Beberapa hari lalu aku menghadiri doa Rosario di lingkungan. Setelah sesi doa selesai, ketua lingkungan memberikan sebuah kisah untuk renungan. Sederhana, tapi maknanya dalam sekali. Nah, supaya bukan aku aja yang dapet perenungannya, aku share di sini juga ya.
Kurang lebih ceritanya begini:
Seorang Ibu selalu memikul 2 guci untuk mengambil air di luar, lalu membawa airnya pulang ke rumah. Yang satu gucinya sempurna dan kondisinya bagus. Ketika sampai di rumah, air di dalamnya selalu penuh. Satu lagi gucinya sudah retak. Air selalu habis ketika sampai di rumah karena bocor sepanjang perjalanan.
Merasa tidak enak hati, guci yang retak ini meminta maaf kepada Ibu dan merasa dirinya tidak berguna. Ia merasa sia-sia karena tidak ada air yang dibawa sampai rumah. Ia sedih sekali.
Dengan tenang, sang Ibu mengatakan bahwa selama ini ia menaruh bibit di sepanjang jalan sekitar rumahnya. Sekarang, bunga-bunga itu sudah bermekaran dan membuat rumah mereka sangat indah.
Ini semua justru berkat guci yang retak. Guci tersebut secara tidak sadar telah menyirami bibit-bibit setiap hari. Karena "retak", air keluar dari guci sepanjang perjalanan dan menyirami bibit hingga mekar menjadi bunga yang cantik.
Kadang kita merasa harus jadi sempurna dulu, baru melayani Tuhan.

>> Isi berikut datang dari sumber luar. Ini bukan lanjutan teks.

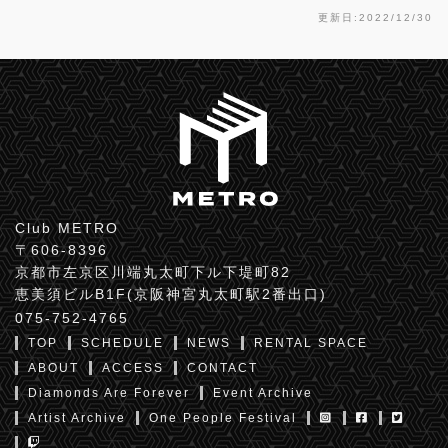
更新日:2022/12/30
Club METRO
〒606-8396
京都市左京区川端丸太町下ル下堤町82
恵美須ビルB1F(京阪神宮丸太町駅2番出口)
075-752-4765
TOP
SCHEDULE
NEWS
RENTAL SPACE
ABOUT
ACCESS
CONTACT
Diamonds Are Forever
Event Archive
Artist Archive
One People Festival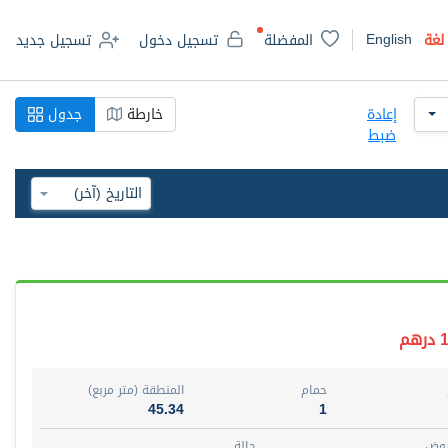
English
لغة
المفضلة
تسجيل دخول
تسجيل جديد
إعادة
خارطة
جدول
ضبط
م
حمام
المنطقة (متر مربع)
45.34
1
روض
حالة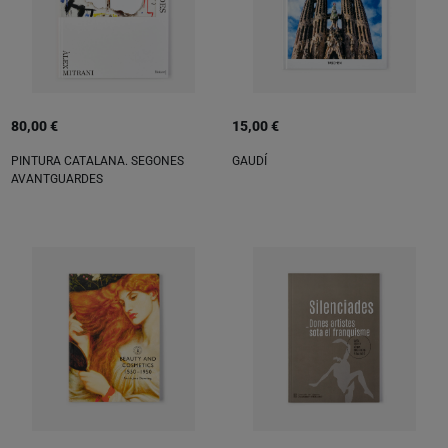
80,00 €
15,00 €
PINTURA CATALANA. SEGONES
GAUDÍ
AVANTGUARDES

Cerita ini mengajak kita merenung bahwa sebetulnya kita tidak perlu menunggu menjadi sempurna untuk menjadi berkat bagi orang lain. Seperti guci yang retak, kita tetap bisa bermanfaat untuk orang lain meskipun ada ketidaksempurnaan.
Yang dibutuhkan adalah kesediaan untuk dipakai oleh Tuhan. Kesediaan untuk menjadi berkat. Apapun kondisinya. Karena kesempurnaan hanya milik Tuhan.
Sama halnya ketika terkadang kita merasa harus sempurna mengetahui semuanya tanpa celah, baru kemudian melakukan tindakan. Padahal, yang dibutuhkan adalah kesediaan dan kemauan diri untuk bertindak.
Setiap diri manusia pasti memiliki kelebihan dan kekurangan. Inilah yang melengkapi hidup kita.